*What to produce*
Read the lines below, and copy any that contain the string "camera".

Data excerpts

=====

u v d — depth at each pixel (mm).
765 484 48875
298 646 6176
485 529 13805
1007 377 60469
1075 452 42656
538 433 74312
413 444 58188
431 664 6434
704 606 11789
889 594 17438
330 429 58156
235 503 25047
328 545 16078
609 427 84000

=====

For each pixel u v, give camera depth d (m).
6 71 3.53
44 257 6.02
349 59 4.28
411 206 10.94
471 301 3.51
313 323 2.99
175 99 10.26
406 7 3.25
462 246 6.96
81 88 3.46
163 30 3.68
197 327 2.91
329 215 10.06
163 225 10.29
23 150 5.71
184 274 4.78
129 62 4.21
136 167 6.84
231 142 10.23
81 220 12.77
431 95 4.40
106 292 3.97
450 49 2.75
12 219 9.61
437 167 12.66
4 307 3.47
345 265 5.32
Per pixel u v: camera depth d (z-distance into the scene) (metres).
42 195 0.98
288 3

=====

*Task answer*
For each pixel u v, give camera depth d (m).
Per pixel u v: camera depth d (z-distance into the scene) (metres).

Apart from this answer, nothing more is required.